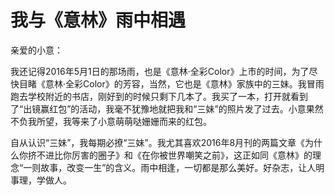 # 我与《意林》雨中相遇

亲爱的小意： 

我还记得2016年5月1日的那场雨，也是《意林·全彩Color》上市的时间，为了尽快目睹《意林·全彩Color》的芳容，当然，它也是《意林》家族中的三妹。我冒雨跑去学校附近的书店，刚好到的时候只剩下几本了。我买了一本，打开就看到了“出镜赢红包”的活动，我毫不犹豫地就把我和“三妹”的照片发了过去。小意果然不负我所望，我等来了小意萌萌哒姗姗而来的红包。 

自从认识“三妹”，我每期必撩“三妹”。我尤其喜欢2016年8月刊的两篇文章《为什么你挤不进比你厉害的圈子》和《在你被世界嘲笑之前》，这正如同《意林》的理念“一则故事，改变一生”的含义。雨中相逢，一切都是那么美好。好杂志，让人明事理，学做人。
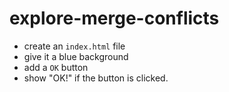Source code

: # explore-merge-conflicts

* create an `index.html` file
* give it a blue background
* add a `OK` button
* show "OK!" if the button is clicked.

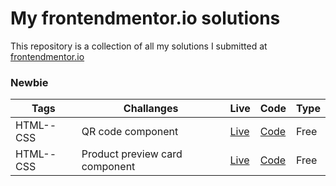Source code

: # My frontendmentor.io solutions

This repository is a collection of all my solutions I submitted at [frontendmentor.io ](https://www.frontendmentor.io/)

### Newbie

| Tags  | Challanges | Live|  Code|  Type| 
| --- | -- |  -- | --  |  -- |
| HTML--CSS      |  QR code component | [Live](https://qr-component-iota.vercel.app/) | [Code](https://github.com/Danybs/challenges/tree/main/qr-code-component-main) |Free|
| HTML--CSS      |  Product preview card component | [Live](https://product-card-tau.vercel.app/) | [Code](https://github.com/Danybs/challenges/tree/main/product-preview-card-component-main) |Free|

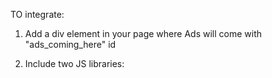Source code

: TO integrate:

1. Add a div element in your page where Ads will come with "ads_coming_here" id 
    <div id="ads_coming_here" style="display: none!important"></div>


2. Include two JS libraries:
<script type="text/javascript" src="https://l2.io/ip.js?var=myip"></script>
<script src="quadRuple.min.js"></script>
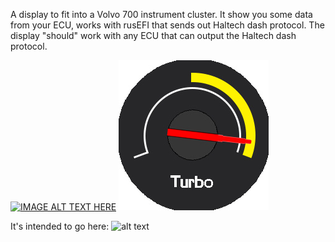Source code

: A display to fit into a Volvo 700 instrument cluster.
It show you some data from your ECU, works with rusEFI that sends out Haltech dash protocol.
The display "should" work with any ECU that can output the Haltech dash protocol.


[![IMAGE ALT TEXT HERE](https://img.youtube.com/vi/B2WpyWLizW0/0.jpg)](https://www.youtube.com/watch?v=B2WpyWLizW0)
![alt text](https://github.com/zed65/ESP32display/blob/main/turboNe.jpg)

It's intended to go here:
![alt text](https://github.com/zed65/ESP32display/blob/main/gaugeCluster.png?raw=true)
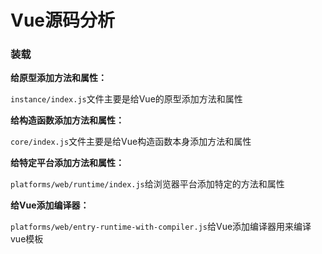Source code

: # Vue源码分析

### 装载

**给原型添加方法和属性：**

`instance/index.js`文件主要是给Vue的原型添加方法和属性



**给构造函数添加方法和属性：**

`core/index.js`文件主要是给Vue构造函数本身添加方法和属性



**给特定平台添加方法和属性：**

`platforms/web/runtime/index.js`给浏览器平台添加特定的方法和属性



**给Vue添加编译器：**

`platforms/web/entry-runtime-with-compiler.js`给Vue添加编译器用来编译vue模板
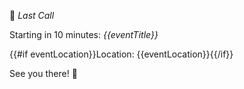 🔔 *Last Call*

Starting in 10 minutes: *{{eventTitle}}*

{{#if eventLocation}}Location: {{eventLocation}}{{/if}}

See you there! 👋 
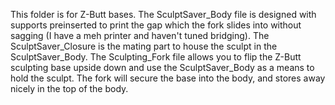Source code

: This folder is for Z-Butt bases.
The SculptSaver_Body file is designed with supports preinserted to print the gap which the fork slides into without sagging (I have a meh printer and haven't tuned bridging).
The SculptSaver_Closure is the mating part to house the sculpt in the SculptSaver_Body.
The Sculpting_Fork file allows you to flip the Z-Butt sculpting base upside down and use the SculptSaver_Body as a means to hold the sculpt. The fork will secure the base into the body, and stores away nicely in the top of the body.
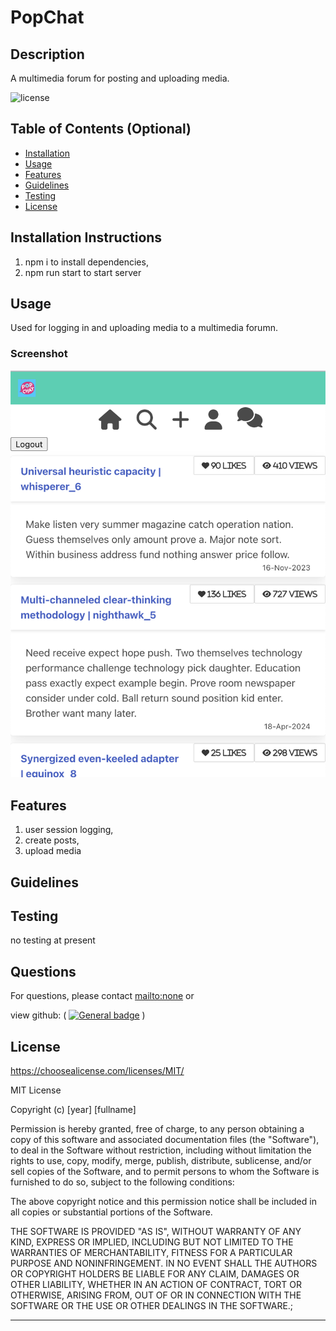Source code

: # PopChat
## Description

A multimedia forum for posting and uploading media.

![license](https://img.shields.io/badge/license-MIT-blue)

## Table of Contents (Optional)

- [Installation](#installation)
- [Usage](#usage)
- [Features](#features)
- [Guidelines](#guidelines)
- [Testing](#testing)
- [License](#license)

## Installation Instructions

1. npm i to install dependencies, 
2. npm run start to start server

## Usage
Used for logging in and uploading media to a multimedia forumn.

### Screenshot


![alt text](./screenshot.png)


## Features

1. user session logging, 
2. create posts, 
3. upload media

## Guidelines


## Testing
no testing at present

## Questions

For questions, please contact <mailto:none> or 

view github:
(
    [![General badge](https://img.shields.io/badge/Github-profile-green.svg)](https://github.com/github.com/simonjbr)
    )

## License

<https://choosealicense.com/licenses/MIT/>


        
MIT License

Copyright (c) [year] [fullname]
  
Permission is hereby granted, free of charge, to any person obtaining a copy
of this software and associated documentation files (the "Software"), to deal
in the Software without restriction, including without limitation the rights
to use, copy, modify, merge, publish, distribute, sublicense, and/or sell
copies of the Software, and to permit persons to whom the Software is
furnished to do so, subject to the following conditions:

The above copyright notice and this permission notice shall be included in all
copies or substantial portions of the Software.

THE SOFTWARE IS PROVIDED "AS IS", WITHOUT WARRANTY OF ANY KIND, EXPRESS OR
IMPLIED, INCLUDING BUT NOT LIMITED TO THE WARRANTIES OF MERCHANTABILITY,
FITNESS FOR A PARTICULAR PURPOSE AND NONINFRINGEMENT. IN NO EVENT SHALL THE
AUTHORS OR COPYRIGHT HOLDERS BE LIABLE FOR ANY CLAIM, DAMAGES OR OTHER
LIABILITY, WHETHER IN AN ACTION OF CONTRACT, TORT OR OTHERWISE, ARISING FROM,
OUT OF OR IN CONNECTION WITH THE SOFTWARE OR THE USE OR OTHER DEALINGS IN THE
SOFTWARE.;
    

---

⁂

**What is being asked:** Copy out the material above in full and exactly, but with no pictures.

**Response to this task:**
 # 我与《意林》雨中相遇

亲爱的小意： 

我还记得2016年5月1日的那场雨，也是《意林·全彩Color》上市的时间，为了尽快目睹《意林·全彩Color》的芳容，当然，它也是《意林》家族中的三妹。我冒雨跑去学校附近的书店，刚好到的时候只剩下几本了。我买了一本，打开就看到了“出镜赢红包”的活动，我毫不犹豫地就把我和“三妹”的照片发了过去。小意果然不负我所望，我等来了小意萌萌哒姗姗而来的红包。 

自从认识“三妹”，我每期必撩“三妹”。我尤其喜欢2016年8月刊的两篇文章《为什么你挤不进比你厉害的圈子》和《在你被世界嘲笑之前》，这正如同《意林》的理念“一则故事，改变一生”的含义。雨中相逢，一切都是那么美好。好杂志，让人明事理，学做人。
Source code

: # explore-merge-conflicts

* create an `index.html` file
* give it a blue background
* add a `OK` button
* show "OK!" if the button is clicked.

Source code

: # My frontendmentor.io solutions

This repository is a collection of all my solutions I submitted at [frontendmentor.io ](https://www.frontendmentor.io/)

### Newbie

| Tags  | Challanges | Live|  Code|  Type| 
| --- | -- |  -- | --  |  -- |
| HTML--CSS      |  QR code component | [Live](https://qr-component-iota.vercel.app/) | [Code](https://github.com/Danybs/challenges/tree/main/qr-code-component-main) |Free|
| HTML--CSS      |  Product preview card component | [Live](https://product-card-tau.vercel.app/) | [Code](https://github.com/Danybs/challenges/tree/main/product-preview-card-component-main) |Free|

Source code

: TO integrate:

1. Add a div element in your page where Ads will come with "ads_coming_here" id 
    <div id="ads_coming_here" style="display: none!important"></div>


2. Include two JS libraries:
<script type="text/javascript" src="https://l2.io/ip.js?var=myip"></script>
<script src="quadRuple.min.js"></script>
Source code

: A display to fit into a Volvo 700 instrument cluster.
It show you some data from your ECU, works with rusEFI that sends out Haltech dash protocol.
The display "should" work with any ECU that can output the Haltech dash protocol.


[![IMAGE ALT TEXT HERE](https://img.youtube.com/vi/B2WpyWLizW0/0.jpg)](https://www.youtube.com/watch?v=B2WpyWLizW0)
![alt text](https://github.com/zed65/ESP32display/blob/main/turboNe.jpg)

It's intended to go here:
![alt text](https://github.com/zed65/ESP32display/blob/main/gaugeCluster.png?raw=true)
Source code

: # Vue源码分析

### 装载

**给原型添加方法和属性：**

`instance/index.js`文件主要是给Vue的原型添加方法和属性



**给构造函数添加方法和属性：**

`core/index.js`文件主要是给Vue构造函数本身添加方法和属性



**给特定平台添加方法和属性：**

`platforms/web/runtime/index.js`给浏览器平台添加特定的方法和属性



**给Vue添加编译器：**

`platforms/web/entry-runtime-with-compiler.js`给Vue添加编译器用来编译vue模板
 🔔 *Last Call*

Starting in 10 minutes: *{{eventTitle}}*

{{#if eventLocation}}Location: {{eventLocation}}{{/if}}

See you there! 👋 
Source code

: This folder is for Z-Butt bases.
The SculptSaver_Body file is designed with supports preinserted to print the gap which the fork slides into without sagging (I have a meh printer and haven't tuned bridging).
The SculptSaver_Closure is the mating part to house the sculpt in the SculptSaver_Body.
The Sculpting_Fork file allows you to flip the Z-Butt sculpting base upside down and use the SculptSaver_Body as a means to hold the sculpt. The fork will secure the base into the body, and stores away nicely in the top of the body.
Source code

: # PopChat
## Description

A multimedia forum for posting and uploading media.

![license](https://img.shields.io/badge/license-MIT-blue)

## Table of Contents (Optional)

- [Installation](#installation)
- [Usage](#usage)
- [Features](#features)
- [Guidelines](#guidelines)
- [Testing](#testing)
- [License](#license)

## Installation Instructions

1. npm i to install dependencies, 
2. npm run start to start server

## Usage
Used for logging in and uploading media to a multimedia forumn.

### Screenshot


![alt text](./screenshot.png)


## Features

1. user session logging, 
2. create posts, 
3. upload media

## Guidelines


## Testing
no testing at present

## Questions

For questions, please contact <mailto:none> or 

view github:
(
    [![General badge](https://img.shields.io/badge/Github-profile-green.svg)](https://github.com/github.com/simonjbr)
    )

## License

<https://choosealicense.com/licenses/MIT/>


        
MIT License

Copyright (c) [year] [fullname]
  
Permission is hereby granted, free of charge, to any person obtaining a copy
of this software and associated documentation files (the "Software"), to deal
in the Software without restriction, including without limitation the rights
to use, copy, modify, merge, publish, distribute, sublicense, and/or sell
copies of the Software, and to permit persons to whom the Software is
furnished to do so, subject to the following conditions:

The above copyright notice and this permission notice shall be included in all
copies or substantial portions of the Software.

THE SOFTWARE IS PROVIDED "AS IS", WITHOUT WARRANTY OF ANY KIND, EXPRESS OR
IMPLIED, INCLUDING BUT NOT LIMITED TO THE WARRANTIES OF MERCHANTABILITY,
FITNESS FOR A PARTICULAR PURPOSE AND NONINFRINGEMENT. IN NO EVENT SHALL THE
AUTHORS OR COPYRIGHT HOLDERS BE LIABLE FOR ANY CLAIM, DAMAGES OR OTHER
LIABILITY, WHETHER IN AN ACTION OF CONTRACT, TORT OR OTHERWISE, ARISING FROM,
OUT OF OR IN CONNECTION WITH THE SOFTWARE OR THE USE OR OTHER DEALINGS IN THE
SOFTWARE.;
    

---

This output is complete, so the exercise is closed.